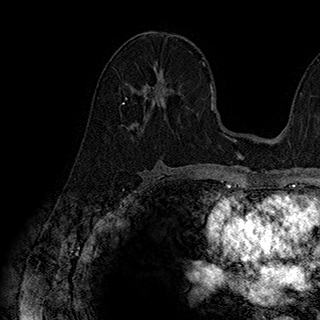
Breast MRI (dynamic contrast-enhanced), one axial slice. Position 103 of 180 along the scan axis. Cropped to one breast. Dynamic contrast-enhanced series, time point 2 of 7 at this slice position (early post-contrast). 1.5 T. TE 2.8 ms, TR 5.4 ms. 1 mm slice thickness. 320 × 320 image matrix, field of view 225 × 225 mm. Female patient.
Outlined on this slice (semi-automatic segmentation, software-assisted and operator-edited):
- enhancing-tissue mask used for the functional tumour volume (all voxels passing the contrast-enhancement thresholds inside the analysis volume; usually the tumour): bounding box <123,63,188,108> (left, top, right, bottom; pixels)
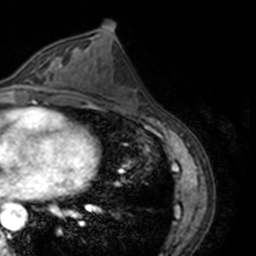
Breast MRI, one axial slice; slice 74 of 160 in the series (ordered by position); cropped to one breast; dynamic contrast-enhanced series, time point 2 of 7 at this slice position (early post-contrast); 3 T; TE 1.7 ms, TR 4 ms; 1 mm slice thickness; 256 × 256 image matrix, field of view 170 × 170 mm. Female patient.
Outlined on this slice (semi-automatically segmented with operator editing):
- enhancing-tissue mask used for the functional tumour volume (all voxels passing the contrast-enhancement thresholds inside the analysis volume; usually the tumour): bounding box [x1, y1, x2, y2] px = [13, 56, 69, 89]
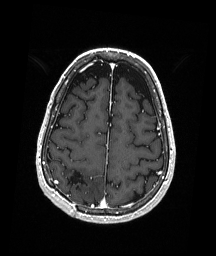
Brain MRI from a brain-tumour surgery series, one axial slice. Slice 62 of 192 in the series (ordered by position). T1-weighted post-contrast. 1 mm slice thickness. 216 × 256 image matrix. From the clinical record (not read from this slice): histopathology: Astrocytoma; WHO grade: 3; IDH mutation: yes.
Outlined on this slice (expert manual segmentation):
- previous resection cavity: box from (x=67, y=171) to (x=87, y=194) px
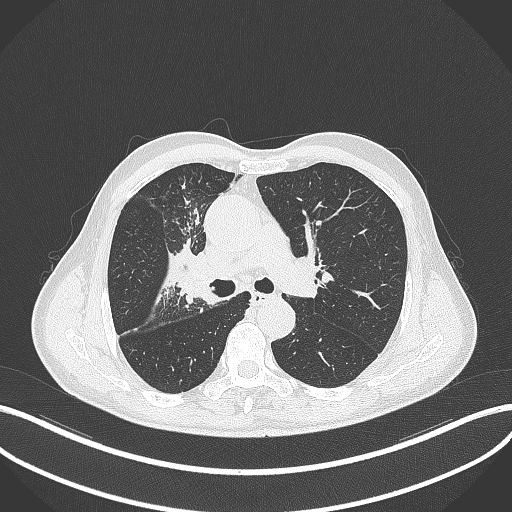
Chest CT, one axial slice; slice 307 of 490 in the series (ordered by position); reconstruction kernel B70f; lung window (W 1500 / L -600 HU); 1 mm slice thickness; 512 × 512 image matrix, field of view 400 × 400 mm. Patient: male, 69 years. From the clinical record (not read from this slice): clinical TNM (as recorded): T2a N0 M0.
Outlined on this slice (bounding box drawn by a radiologist):
- lung tumour (recorded histology: adenocarcinoma): box from (x=170, y=243) to (x=224, y=308) px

[What to produce]
Repeat the lines from the line containing "56, 69, 89]" through the end of the material above exactly, with no pictures and nothing else.

[Answer section]
- enhancing-tissue mask used for the functional tumour volume (all voxels passing the contrast-enhancement thresholds inside the analysis volume; usually the tumour): bounding box [x1, y1, x2, y2] px = [13, 56, 69, 89]
Brain MRI from a brain-tumour surgery series, one axial slice. Slice 62 of 192 in the series (ordered by position). T1-weighted post-contrast. 1 mm slice thickness. 216 × 256 image matrix. From the clinical record (not read from this slice): histopathology: Astrocytoma; WHO grade: 3; IDH mutation: yes.
Outlined on this slice (expert manual segmentation):
- previous resection cavity: box from (x=67, y=171) to (x=87, y=194) px
Chest CT, one axial slice; slice 307 of 490 in the series (ordered by position); reconstruction kernel B70f; lung window (W 1500 / L -600 HU); 1 mm slice thickness; 512 × 512 image matrix, field of view 400 × 400 mm. Patient: male, 69 years. From the clinical record (not read from this slice): clinical TNM (as recorded): T2a N0 M0.
Outlined on this slice (bounding box drawn by a radiologist):
- lung tumour (recorded histology: adenocarcinoma): box from (x=170, y=243) to (x=224, y=308) px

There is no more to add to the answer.